▶ [ASSIGNMENT]:
Nothing but the lines from the top of the records through the line with "figurer et dans quel ordre." should be returned, exactly, and without pictures.

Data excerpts
%%

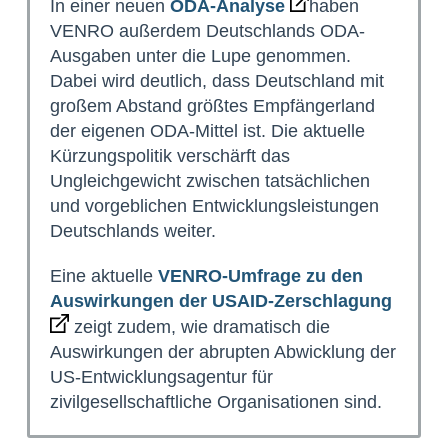
In einer neuen
ODA-Analyse
haben
VENRO außerdem Deutschlands ODA-
Ausgaben unter die Lupe genommen.
Dabei wird deutlich, dass Deutschland mit
großem Abstand größtes Empfängerland
der eigenen ODA-Mittel ist. Die aktuelle
Kürzungspolitik verschärft das
Ungleichgewicht zwischen tatsächlichen
und vorgeblichen Entwicklungsleistungen
Deutschlands weiter.
Eine aktuelle
VENRO-Umfrage zu den
Auswirkungen der USAID-Zerschlagung
zeigt zudem, wie dramatisch die
Auswirkungen der abrupten Abwicklung der
US-Entwicklungsagentur für
zivilgesellschaftliche Organisationen sind.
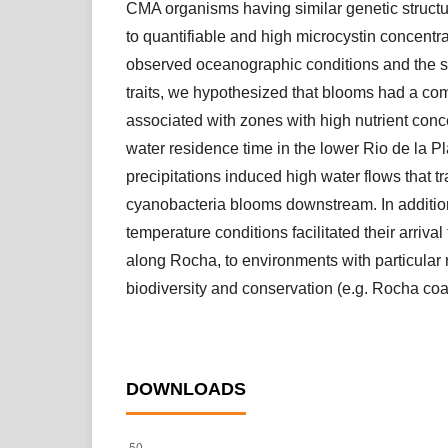
CMA organisms having similar genetic struct
to quantifiable and high microcystin concentr
observed oceanographic conditions and the si
traits, we hypothesized that blooms had a co
associated with zones with high nutrient conc
water residence time in the lower Rio de la P
precipitations induced high water flows that t
cyanobacteria blooms downstream. In additi
temperature conditions facilitated their arrival 
along Rocha, to environments with particular 
biodiversity and conservation (e.g. Rocha coa
DOWNLOADS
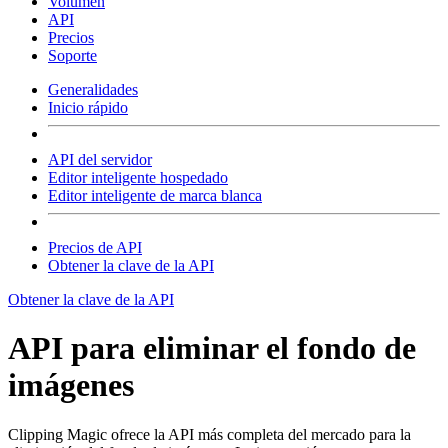
Volumen
API
Precios
Soporte
Generalidades
Inicio rápido
API del servidor
Editor inteligente hospedado
Editor inteligente de marca blanca
Precios de API
Obtener la clave de la API
Obtener la clave de la API
API para eliminar el fondo de
imágenes
Clipping Magic ofrece la API más completa del mercado para la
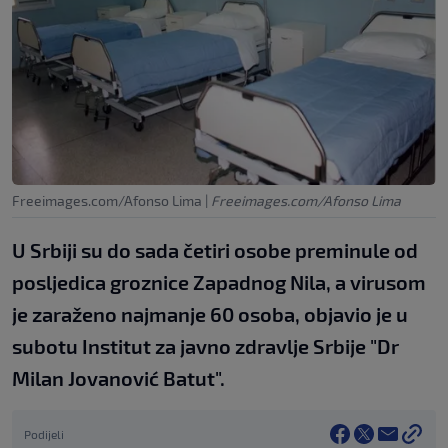
Freeimages.com/Afonso Lima
|
Freeimages.com/Afonso Lima
U Srbiji su do sada četiri osobe preminule od
posljedica groznice Zapadnog Nila, a virusom
je zaraženo najmanje 60 osoba, objavio je u
subotu Institut za javno zdravlje Srbije "Dr
Milan Jovanović Batut".
Podijeli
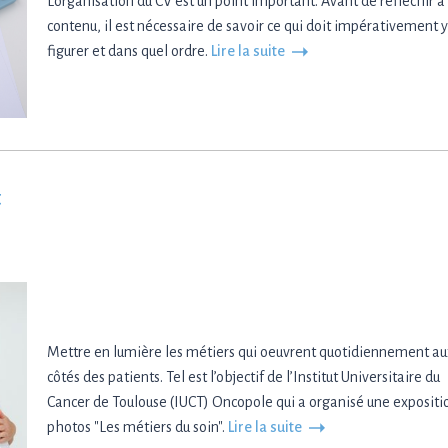
L’organisation du CV est un point important. Avant de réfléchir à
contenu, il est nécessaire de savoir ce qui doit impérativement y
figurer et dans quel ordre.
Lire la suite
t
Mettre en lumière les métiers qui oeuvrent quotidiennement au
côtés des patients. Tel est l’objectif de l’Institut Universitaire du
Cancer de Toulouse (IUCT) Oncopole qui a organisé une expositi
photos "Les métiers du soin".
Lire la suite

%%

▶ [RESPONSE TO THE TASK]:
In einer neuen
ODA-Analyse
haben
VENRO außerdem Deutschlands ODA-
Ausgaben unter die Lupe genommen.
Dabei wird deutlich, dass Deutschland mit
großem Abstand größtes Empfängerland
der eigenen ODA-Mittel ist. Die aktuelle
Kürzungspolitik verschärft das
Ungleichgewicht zwischen tatsächlichen
und vorgeblichen Entwicklungsleistungen
Deutschlands weiter.
Eine aktuelle
VENRO-Umfrage zu den
Auswirkungen der USAID-Zerschlagung
zeigt zudem, wie dramatisch die
Auswirkungen der abrupten Abwicklung der
US-Entwicklungsagentur für
zivilgesellschaftliche Organisationen sind.
CMA organisms having similar genetic struct
to quantifiable and high microcystin concentr
observed oceanographic conditions and the si
traits, we hypothesized that blooms had a co
associated with zones with high nutrient conc
water residence time in the lower Rio de la P
precipitations induced high water flows that t
cyanobacteria blooms downstream. In additi
temperature conditions facilitated their arrival 
along Rocha, to environments with particular 
biodiversity and conservation (e.g. Rocha coa
DOWNLOADS
Volumen
API
Precios
Soporte
Generalidades
Inicio rápido
API del servidor
Editor inteligente hospedado
Editor inteligente de marca blanca
Precios de API
Obtener la clave de la API
Obtener la clave de la API
API para eliminar el fondo de
imágenes
Clipping Magic ofrece la API más completa del mercado para la
Freeimages.com/Afonso Lima
|
Freeimages.com/Afonso Lima
U Srbiji su do sada četiri osobe preminule od
posljedica groznice Zapadnog Nila, a virusom
je zaraženo najmanje 60 osoba, objavio je u
subotu Institut za javno zdravlje Srbije "Dr
Milan Jovanović Batut".
Podijeli
L’organisation du CV est un point important. Avant de réfléchir à
contenu, il est nécessaire de savoir ce qui doit impérativement y
figurer et dans quel ordre.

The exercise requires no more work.